## REQUIRED WORK
Rewrite the listing from its first line through the line that contains "family: Columbidae", replacing each "common name" with "vernacular name" and leaving everything else unchanged.

## INPUT ROWS
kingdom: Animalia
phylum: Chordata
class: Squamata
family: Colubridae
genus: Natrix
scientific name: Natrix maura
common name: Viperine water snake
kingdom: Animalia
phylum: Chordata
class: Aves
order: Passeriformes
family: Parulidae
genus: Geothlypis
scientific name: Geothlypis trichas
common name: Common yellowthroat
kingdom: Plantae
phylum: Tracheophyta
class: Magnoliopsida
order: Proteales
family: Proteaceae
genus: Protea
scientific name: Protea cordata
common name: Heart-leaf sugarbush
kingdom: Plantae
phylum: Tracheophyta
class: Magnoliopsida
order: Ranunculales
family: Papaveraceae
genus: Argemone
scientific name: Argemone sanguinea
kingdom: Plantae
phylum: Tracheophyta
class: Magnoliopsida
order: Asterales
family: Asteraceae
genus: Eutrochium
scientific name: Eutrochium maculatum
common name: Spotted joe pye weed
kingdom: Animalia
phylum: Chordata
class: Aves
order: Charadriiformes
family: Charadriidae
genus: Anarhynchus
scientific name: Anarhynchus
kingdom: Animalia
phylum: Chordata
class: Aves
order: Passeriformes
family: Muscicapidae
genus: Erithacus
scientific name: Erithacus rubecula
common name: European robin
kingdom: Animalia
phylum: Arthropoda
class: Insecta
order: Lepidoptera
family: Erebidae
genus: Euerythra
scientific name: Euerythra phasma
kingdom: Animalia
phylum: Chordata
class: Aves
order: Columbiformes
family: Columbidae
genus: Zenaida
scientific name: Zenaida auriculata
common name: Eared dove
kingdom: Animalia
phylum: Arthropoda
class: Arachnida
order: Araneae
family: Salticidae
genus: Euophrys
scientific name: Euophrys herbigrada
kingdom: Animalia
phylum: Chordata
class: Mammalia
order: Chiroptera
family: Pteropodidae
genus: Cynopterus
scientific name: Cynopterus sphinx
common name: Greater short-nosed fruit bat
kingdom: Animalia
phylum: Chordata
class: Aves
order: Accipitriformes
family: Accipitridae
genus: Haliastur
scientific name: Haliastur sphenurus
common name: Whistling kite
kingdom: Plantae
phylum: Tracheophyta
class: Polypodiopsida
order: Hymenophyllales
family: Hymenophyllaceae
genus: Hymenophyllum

## THE COMPLETED TASK
kingdom: Animalia
phylum: Chordata
class: Squamata
family: Colubridae
genus: Natrix
scientific name: Natrix maura
vernacular name: Viperine water snake
kingdom: Animalia
phylum: Chordata
class: Aves
order: Passeriformes
family: Parulidae
genus: Geothlypis
scientific name: Geothlypis trichas
vernacular name: Common yellowthroat
kingdom: Plantae
phylum: Tracheophyta
class: Magnoliopsida
order: Proteales
family: Proteaceae
genus: Protea
scientific name: Protea cordata
vernacular name: Heart-leaf sugarbush
kingdom: Plantae
phylum: Tracheophyta
class: Magnoliopsida
order: Ranunculales
family: Papaveraceae
genus: Argemone
scientific name: Argemone sanguinea
kingdom: Plantae
phylum: Tracheophyta
class: Magnoliopsida
order: Asterales
family: Asteraceae
genus: Eutrochium
scientific name: Eutrochium maculatum
vernacular name: Spotted joe pye weed
kingdom: Animalia
phylum: Chordata
class: Aves
order: Charadriiformes
family: Charadriidae
genus: Anarhynchus
scientific name: Anarhynchus
kingdom: Animalia
phylum: Chordata
class: Aves
order: Passeriformes
family: Muscicapidae
genus: Erithacus
scientific name: Erithacus rubecula
vernacular name: European robin
kingdom: Animalia
phylum: Arthropoda
class: Insecta
order: Lepidoptera
family: Erebidae
genus: Euerythra
scientific name: Euerythra phasma
kingdom: Animalia
phylum: Chordata
class: Aves
order: Columbiformes
family: Columbidae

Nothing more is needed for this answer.